Say for instance you were given that $\mathbf r = t^3 \vec i+t^2\vec j+t\vec k$ and $\mathbf A = sinx \vec i+cosy \vec j+xz \vec k$.
When calculating the line integral $$\oint\mathbf A \bullet d\mathbf r$$ do you do anything different to when calculating $$\int\mathbf A \bullet d\mathbf r$$?
On
In general there is no difference. However, if you know that $\mathbf{A}$ is a conservative field, then $$\oint \mathbf{A} \cdot d\mathbf{r} = 0, \int_\gamma \mathbf{A} \cdot d\mathbf{r} = \mathbf{A}(\gamma(b)) - \mathbf{A}(\gamma(a))$$ where $\gamma(a),\gamma(b)$ are the starting and end points of $\gamma$, respectively.
As pointed out in the comments, the circle on the integral sign indicates the integral is taken over a closed curve in space; it can be omitted without ambiguity when $\mathbf{r}$ is given, and in some sense they are exactly the same notation, just one is slightly more specific to the example you are working with.

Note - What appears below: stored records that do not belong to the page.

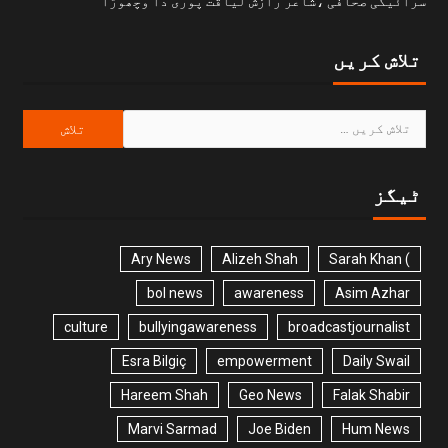
سرائیکی صحافی ،شاعر رازش لیاقت پوری دا وچھوڑا
تلاش کریں
ٹیگز
Ary News
Alizeh Shah
) Sarah Khan
bol news
awareness
Asim Azhar
culture
bullyingawareness
broadcastjournalist
Esra Bilgiç
empowerment
Daily Swail
Hareem Shah
Geo News
Falak Shabir
Marvi Sarmad
Joe Biden
Hum News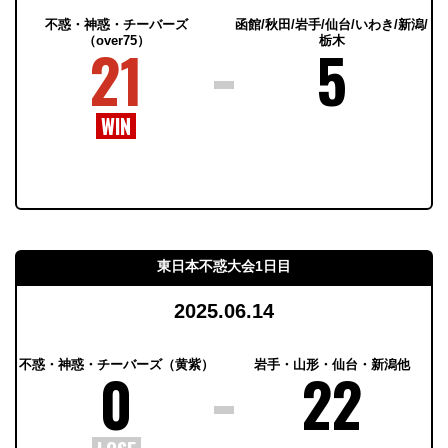
不惑・神惑・チーバーズ
函館/秋田/岩手/仙台/いわき/新潟/
（over75）
栃木
21
5
東日本不惑大会1日目
2025.06.14
不惑・神惑・チーバーズ（黄紫）
岩手・山形・仙台・新潟他
0
22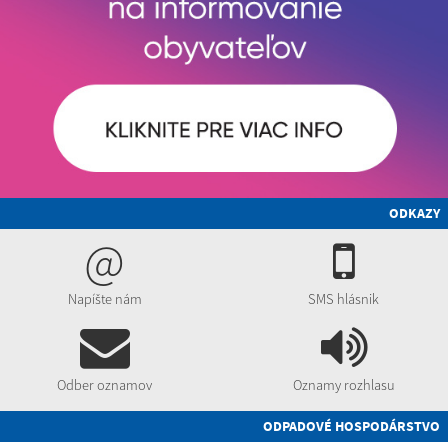
ODKAZY
@
Napíšte nám
SMS hlásnik
Odber oznamov
Oznamy rozhlasu
ODPADOVÉ HOSPODÁRSTVO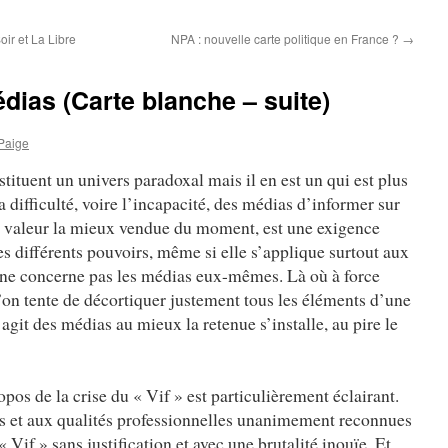
oir et La Libre
NPA : nouvelle carte politique en France ?
→
dias (Carte blanche – suite)
Paige
stituent un univers paradoxal mais il en est un qui est plus
la difficulté, voire l’incapacité, des médias d’informer sur
 valeur la mieux vendue du moment, est une exigence
es différents pouvoirs, même si elle s’applique surtout aux
e ne concerne pas les médias eux-mêmes. Là où à force
l’on tente de décortiquer justement tous les éléments d’une
s’agit des médias au mieux la retenue s’installe, au pire le
opos de la crise du « Vif » est particulièrement éclairant.
es et aux qualités professionnelles unanimement reconnues
« Vif » sans justification et avec une brutalité inouïe. Et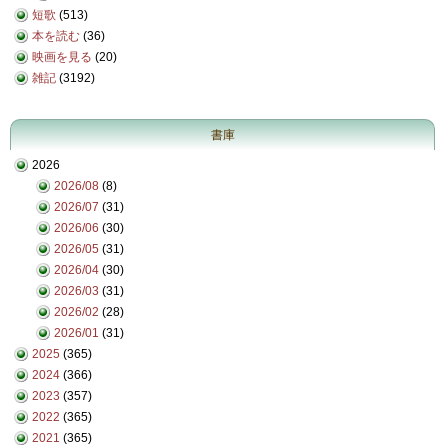
短歌
(513)
本を読む
(36)
映画を見る
(20)
雑記
(3192)
書庫
2026
2026/08
(8)
2026/07
(31)
2026/06
(30)
2026/05
(31)
2026/04
(30)
2026/03
(31)
2026/02
(28)
2026/01
(31)
2025
(365)
2024
(366)
2023
(357)
2022
(365)
2021
(365)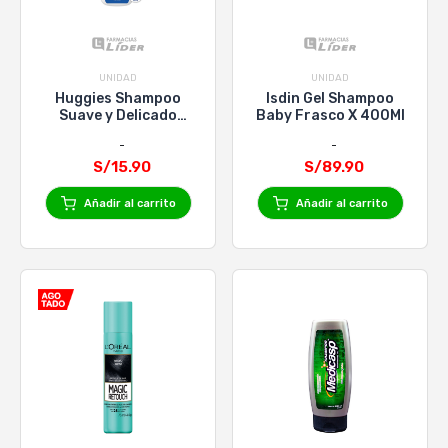
UNIDAD
UNIDAD
Huggies Shampoo
Isdin Gel Shampoo
Suave y Delicado
Baby Frasco X 400Ml
Frasco - 600ml
S/15.90
S/89.90
Añadir al carrito
Añadir al carrito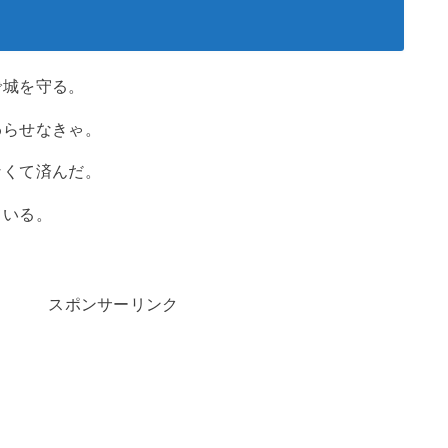
で城を守る。
わらせなきゃ。
なくて済んだ。
ている。
スポンサーリンク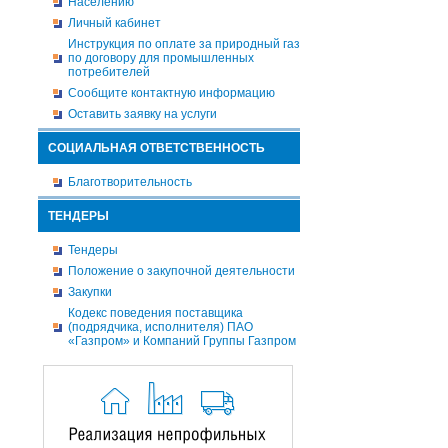
Населению
Личный кабинет
Инструкция по оплате за природный газ
по договору для промышленных
потребителей
Сообщите контактную информацию
Оставить заявку на услуги
СОЦИАЛЬНАЯ ОТВЕТСТВЕННОСТЬ
Благотворительность
ТЕНДЕРЫ
Тендеры
Положение о закупочной деятельности
Закупки
Кодекс поведения поставщика
(подрядчика, исполнителя) ПАО
«Газпром» и Компаний Группы Газпром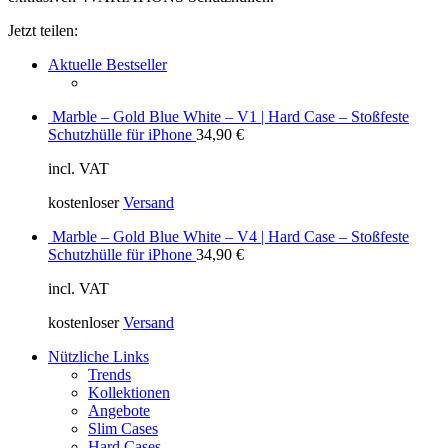
Jetzt teilen:
Aktuelle Bestseller
Marble – Gold Blue White – V1 | Hard Case – Stoßfeste
Schutzhülle für iPhone
34,90
€
incl. VAT
kostenloser
Versand
Marble – Gold Blue White – V4 | Hard Case – Stoßfeste
Schutzhülle für iPhone
34,90
€
incl. VAT
kostenloser
Versand
Nützliche Links
Trends
Kollektionen
Angebote
Slim Cases
Hard Cases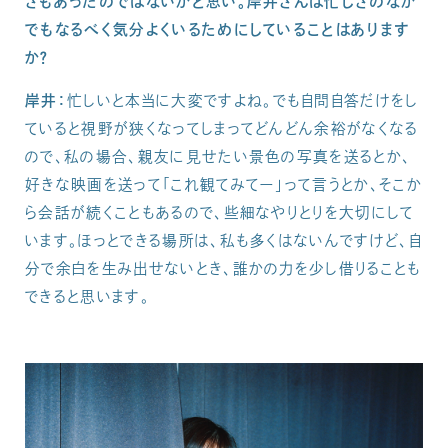
さもあったのではないかと思い。岸井さんは忙しさのなか
でもなるべく気分よくいるためにしていることはあります
か？
岸井：
忙しいと本当に大変ですよね。でも自問自答だけをし
ていると視野が狭くなってしまってどんどん余裕がなくなる
ので、私の場合、親友に見せたい景色の写真を送るとか、
好きな映画を送って「これ観てみてー」って言うとか、そこか
ら会話が続くこともあるので、些細なやりとりを大切にして
います。ほっとできる場所は、私も多くはないんですけど、自
分で余白を生み出せないとき、誰かの力を少し借りることも
できると思います。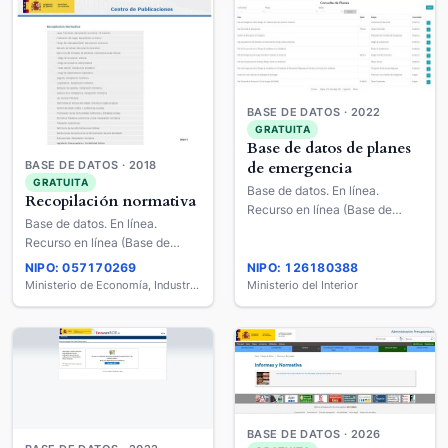
BASE DE DATOS · 2022
GRATUITA
Base de datos de planes
BASE DE DATOS · 2018
de emergencia
GRATUITA
Base de datos. En línea.
Recopilación normativa
Recurso en línea (Base de
Base de datos. En línea.
datos).
Recurso en línea (Base de
datos).
NIPO: 057170269
NIPO: 126180388
Ministerio de Economía, Industria y Competitividad
Ministerio del Interior
BASE DE DATOS · 2026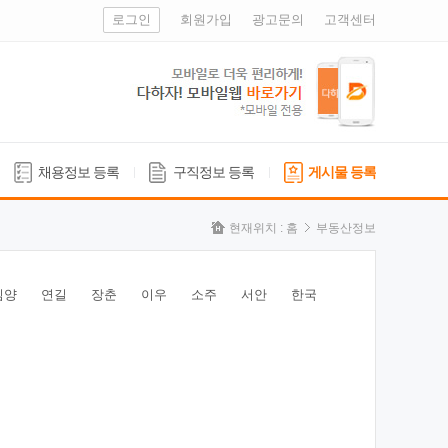
로그인
회원가입
광고문의
고객센터
채용정보 등록
구직정보 등록
게시물 등록
현재위치 :
홈
부동산정보
심양
연길
장춘
이우
소주
서안
한국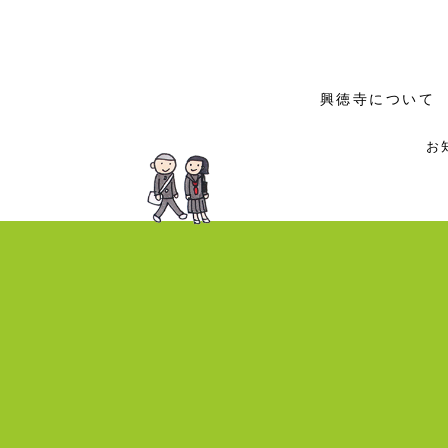
興徳寺について
お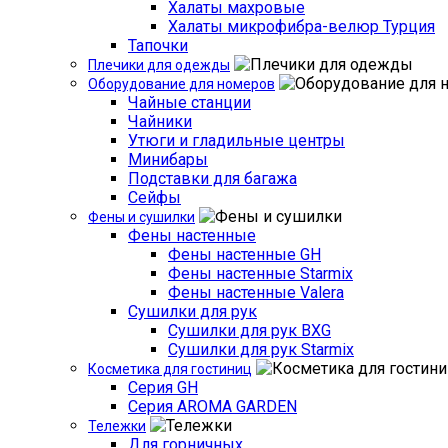
Халаты махровые
Халаты микрофибра-велюр Турция
Тапочки
Плечики для одежды
Оборудование для номеров
Чайные станции
Чайники
Утюги и гладильные центры
Минибары
Подставки для багажа
Сейфы
Фены и сушилки
Фены настенные
Фены настенные GH
Фены настенные Starmix
Фены настенные Valera
Сушилки для рук
Сушилки для рук BXG
Сушилки для рук Starmix
Косметика для гостиниц
Серия GH
Серия AROMA GARDEN
Тележки
Для горничных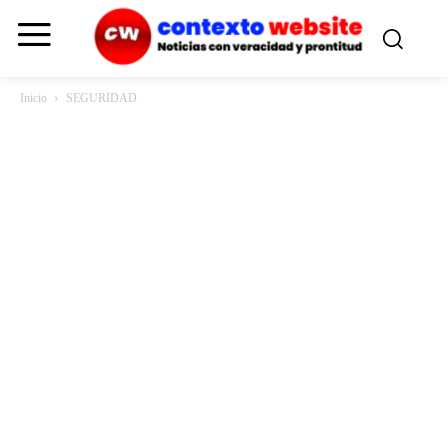
Inicio
SEGURIDAD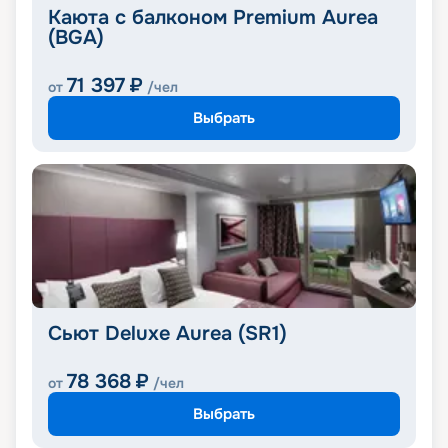
Каюта с балконом Premium Aurea
(BGA)
71 397
₽
от
/чел
Выбрать
Сьют Deluxe Aurea (SR1)
78 368
₽
от
/чел
Выбрать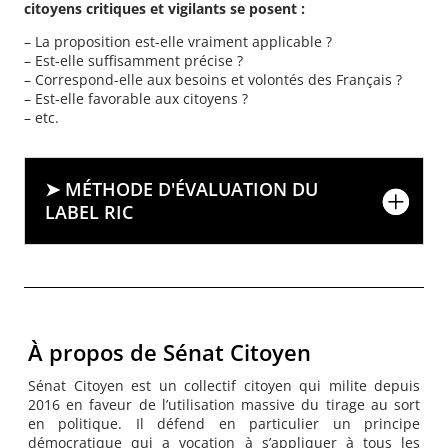
citoyens critiques et vigilants se posent :
– La proposition est-elle vraiment applicable ?
– Est-elle suffisamment précise ?
– Correspond-elle aux besoins et volontés des Français ?
– Est-elle favorable aux citoyens ?
– etc.
➤ MÉTHODE D'ÉVALUATION DU
LABEL RIC
À propos de Sénat Citoyen
Sénat Citoyen est un collectif citoyen qui milite depuis
2016 en faveur de l’utilisation massive du tirage au sort
en politique. Il défend en particulier un principe
démocratique qui a vocation à s’appliquer à tous les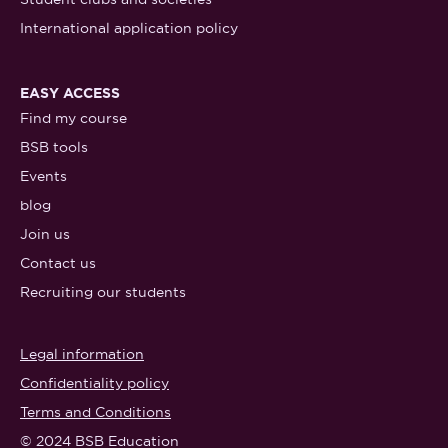
International application policy
EASY ACCESS
Find my course
BSB tools
Events
blog
Join us
Contact us
Recruiting our students
Legal information
Confidentiality policy
Terms and Conditions
© 2024 BSB Education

THAT SAID, if you have a closed curve (which in your example you do not), you may apply Stokes' Theorem, which sometimes makes the calculation simpler if you can find a simple enough surface whose boundary is the curve in question and the curl $\nabla\times\mathbf{A}$ is simpler than $\mathbf{A}$. If the curve is not closed, then Stokes' theorem makes no sense and the integral has to be computed the old-fashioned way...